◆ What you are asked to do ◆
Answer these questions using the SLCO1B3 study text below:
(a) How many female breast cancer patients were recruited?
(b) In which journal did the study appear?
(c) What volume of peripheral blood was collected from each patient before chemotherapy?

◆ Text provided ◆

Association study of genetic variations in SLCO1B3 gene with prognosis in breast cancer patients treated with neoadjuvant chemotherapy of TA regimen
10.3760/cma.j.issn.0253-3766.2019.08.006
- VernacularTitle: 有机阴离子转运多肽1B3基因遗传变异与TA方案新辅助化疗乳腺癌患者预后的关联研究
- Author:
Zhongli DU
1
;
Chengshan XU
1
;
Zhimin BIAN
2
;
Mingting PENG
1
;
Chenbin LI
1
;
Ting FENG
3
;
Xiaozhou XU
4
;
Haijing LIU
5
;
Bailin ZHANG
4
Author Information
1. National Center for Clinical Laboratories, Beijing Hospital, National Center of Gerontology, Beijing 100730, China
2. Comprehensive Oncology Department, National Cancer Center/National Clinical Research Center for Cancer/Cancer Hospital, Chinese Academy of Medical Sciences and Peking Union Medical College, Beijing 100021, China
3. Department of Pathology, Beijing Hepingli Hospital, Beijing 100013, China
4. Department of Breast Surgery, National Cancer Center/National Clinical Research Center for Cancer/Cancer Hospital, Chinese Academy of Medical Sciences and Peking Union Medical College, Beijing 100021, China
5. Department of Pharmacy, Kailuan General Hospital, Tangshan 063000, China
- Publication Type:Clinical Trail
- Keywords:
Breast neoplasms;
SLCO1B3 gene;
Polymorphism, single nucleotide;
Neoadjuvant chemotherapy;
Prognosis
- From:
Chinese Journal of Oncology
2019;41(8):587-593
- CountryChina
- Language:Chinese
-
Abstract:
Objective:To assess the association of single nucleotide polymorphisms (SNPs) in SLCO1B3 gene with prognosis of breast cancer (BC) patients treated with neoadjuvant chemotherapy of TA regimen (taxane and antharcycline drugs).
Methods:439 female BC patients were recruited and treated with neoadjuvant chemotherapy of TA regimen. A blood sample (2 ml) of peripheral blood was collected from each patient before chemotherapy. Tagging SNPs (tag-SNPs) were selected. We investigated the association of tag-SNPs with prognosis, by Sequenom Mass ARRAY system platform, characterizing tag-SNPs. The hazard ratio (HR) and 95% confidence interval (CI) for progression or death were calculated by multivariable-adjusted Cox regression model.

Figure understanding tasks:
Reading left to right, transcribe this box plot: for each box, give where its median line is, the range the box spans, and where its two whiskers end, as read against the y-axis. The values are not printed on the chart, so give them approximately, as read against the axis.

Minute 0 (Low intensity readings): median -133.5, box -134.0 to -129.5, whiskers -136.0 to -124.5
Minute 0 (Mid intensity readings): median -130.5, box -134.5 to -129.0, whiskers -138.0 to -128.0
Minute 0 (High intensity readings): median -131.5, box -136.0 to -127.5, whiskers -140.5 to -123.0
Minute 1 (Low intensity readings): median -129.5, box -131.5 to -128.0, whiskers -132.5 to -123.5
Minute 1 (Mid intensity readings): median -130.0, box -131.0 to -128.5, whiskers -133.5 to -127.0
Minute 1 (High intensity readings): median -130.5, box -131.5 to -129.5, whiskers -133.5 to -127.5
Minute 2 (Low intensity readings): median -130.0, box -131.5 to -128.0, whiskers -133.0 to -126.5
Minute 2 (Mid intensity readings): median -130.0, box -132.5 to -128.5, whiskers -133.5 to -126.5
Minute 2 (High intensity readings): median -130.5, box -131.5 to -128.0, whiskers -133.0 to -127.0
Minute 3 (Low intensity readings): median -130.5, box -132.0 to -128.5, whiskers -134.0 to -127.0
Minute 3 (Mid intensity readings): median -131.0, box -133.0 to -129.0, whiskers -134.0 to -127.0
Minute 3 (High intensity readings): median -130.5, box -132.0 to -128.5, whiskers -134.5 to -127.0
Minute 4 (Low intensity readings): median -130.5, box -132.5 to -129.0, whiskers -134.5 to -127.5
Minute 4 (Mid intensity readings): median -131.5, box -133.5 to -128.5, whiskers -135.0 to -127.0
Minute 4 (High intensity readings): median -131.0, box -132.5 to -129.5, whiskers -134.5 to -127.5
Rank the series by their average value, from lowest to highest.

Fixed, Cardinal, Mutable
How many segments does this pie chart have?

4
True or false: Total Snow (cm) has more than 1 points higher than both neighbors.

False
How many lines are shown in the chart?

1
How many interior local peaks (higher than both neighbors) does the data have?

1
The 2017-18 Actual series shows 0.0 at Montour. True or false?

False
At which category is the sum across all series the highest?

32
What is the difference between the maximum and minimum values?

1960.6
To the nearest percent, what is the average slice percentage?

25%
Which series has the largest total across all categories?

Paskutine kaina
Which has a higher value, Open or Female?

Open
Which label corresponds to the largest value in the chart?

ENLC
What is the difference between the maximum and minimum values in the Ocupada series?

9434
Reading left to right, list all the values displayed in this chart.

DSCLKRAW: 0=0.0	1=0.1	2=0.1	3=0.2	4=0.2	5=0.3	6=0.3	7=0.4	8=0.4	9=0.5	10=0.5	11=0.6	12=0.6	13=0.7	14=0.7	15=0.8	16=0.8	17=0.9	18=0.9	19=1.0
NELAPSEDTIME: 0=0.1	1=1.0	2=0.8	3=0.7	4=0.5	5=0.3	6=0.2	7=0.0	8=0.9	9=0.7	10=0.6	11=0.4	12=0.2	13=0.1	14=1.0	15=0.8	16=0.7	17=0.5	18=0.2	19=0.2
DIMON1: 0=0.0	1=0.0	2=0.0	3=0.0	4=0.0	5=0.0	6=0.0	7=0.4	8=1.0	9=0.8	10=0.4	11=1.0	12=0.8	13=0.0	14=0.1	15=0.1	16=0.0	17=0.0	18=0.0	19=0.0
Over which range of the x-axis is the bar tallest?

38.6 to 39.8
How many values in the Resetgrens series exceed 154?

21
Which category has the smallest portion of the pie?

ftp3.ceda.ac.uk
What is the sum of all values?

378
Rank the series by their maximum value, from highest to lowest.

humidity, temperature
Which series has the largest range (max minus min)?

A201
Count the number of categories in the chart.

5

◆ Answer space ◆
(a) 439
(b) Chinese Journal of Oncology
(c) 2 ml